One problem with this approach is you may get false matches from substrings that appear inside longer words. For example, if you try to match "dr" you may also find "Andrea", "drink", "dry", etc. since "dr" appears inside these words. This happens because SEARCH looks for a substring and has no concept of words. For a quick hack, you can add space around the search words (i.e. " dr ", or "dr ") to avoid catching "dr" in another word.

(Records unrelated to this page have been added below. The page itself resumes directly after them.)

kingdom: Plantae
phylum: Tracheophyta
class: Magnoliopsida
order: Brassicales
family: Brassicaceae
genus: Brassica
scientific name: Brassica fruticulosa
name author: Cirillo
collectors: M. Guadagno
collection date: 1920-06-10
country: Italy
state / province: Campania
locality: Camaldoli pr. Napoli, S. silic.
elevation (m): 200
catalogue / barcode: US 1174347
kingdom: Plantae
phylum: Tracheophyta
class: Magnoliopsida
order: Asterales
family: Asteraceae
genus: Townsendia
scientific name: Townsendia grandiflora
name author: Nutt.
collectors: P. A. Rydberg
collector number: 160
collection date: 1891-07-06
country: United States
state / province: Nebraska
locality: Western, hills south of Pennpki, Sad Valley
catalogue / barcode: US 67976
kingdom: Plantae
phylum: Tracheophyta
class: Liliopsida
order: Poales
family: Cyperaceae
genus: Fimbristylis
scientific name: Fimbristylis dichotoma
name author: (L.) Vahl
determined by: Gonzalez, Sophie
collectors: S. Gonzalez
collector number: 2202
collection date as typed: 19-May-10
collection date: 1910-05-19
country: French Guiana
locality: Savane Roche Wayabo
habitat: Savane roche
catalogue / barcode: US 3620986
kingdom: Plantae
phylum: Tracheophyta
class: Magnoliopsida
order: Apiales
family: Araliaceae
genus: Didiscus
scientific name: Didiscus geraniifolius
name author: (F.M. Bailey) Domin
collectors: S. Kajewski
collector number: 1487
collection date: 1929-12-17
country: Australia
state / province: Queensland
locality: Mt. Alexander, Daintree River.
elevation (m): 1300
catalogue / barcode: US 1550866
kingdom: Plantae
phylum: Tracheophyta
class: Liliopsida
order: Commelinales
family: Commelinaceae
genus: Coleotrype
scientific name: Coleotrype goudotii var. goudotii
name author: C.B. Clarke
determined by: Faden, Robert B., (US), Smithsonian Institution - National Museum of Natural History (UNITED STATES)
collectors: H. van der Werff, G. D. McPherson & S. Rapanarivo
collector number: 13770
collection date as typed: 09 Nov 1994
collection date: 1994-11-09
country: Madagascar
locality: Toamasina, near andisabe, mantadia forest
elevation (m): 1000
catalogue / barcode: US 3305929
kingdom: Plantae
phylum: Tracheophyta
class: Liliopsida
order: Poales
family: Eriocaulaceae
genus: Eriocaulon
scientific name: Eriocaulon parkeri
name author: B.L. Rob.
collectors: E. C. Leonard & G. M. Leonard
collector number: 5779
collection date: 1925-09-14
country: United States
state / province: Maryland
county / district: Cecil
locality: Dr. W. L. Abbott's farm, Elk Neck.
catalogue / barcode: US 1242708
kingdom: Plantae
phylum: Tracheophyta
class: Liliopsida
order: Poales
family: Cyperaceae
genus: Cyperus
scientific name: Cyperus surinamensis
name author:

But this will fail if "dr" appears first or last in a cell, or appears with punctuation, etc. If you need a more accurate solution, one option is to normalize the text first in a helper column, taking care to also add a leading and trailing space. Then you can search for whole words surrounded by spaces.

In the latest version of Excel, another option is to use the TEXTSPLIT function with the XMATCH function like this:

=XLOOKUP(TRUE,ISNUMBER(XMATCH(keyword,TEXTSPLIT(B5,{".",", "," "}))),category)

In this formula, we have replaced the SEARCH function with XMATCH and TEXTSPLIT. The result is that we are splitting the text in B5 into an array of actual words, and then checking the words for keywords with XMATCH. For a detailed explanation of how this works, see this example.

Categorize text with keywords (2024)

References

Top Articles
Latest Posts
Article information

Author: Aracelis Kilback

Last Updated:

Views: 6000

Rating: 4.3 / 5 (44 voted)

Reviews: 91% of readers found this page helpful

Author information

Name: Aracelis Kilback

Birthday: 1994-11-22

Address: Apt. 895 30151 Green Plain, Lake Mariela, RI 98141

Phone: +5992291857476

Job: Legal Officer

Hobby: LARPing, role-playing games, Slacklining, Reading, Inline skating, Brazilian jiu-jitsu, Dance

Introduction: My name is Aracelis Kilback, I am a nice, gentle, agreeable, joyous, attractive, combative, gifted person who loves writing and wants to share my knowledge and understanding with you.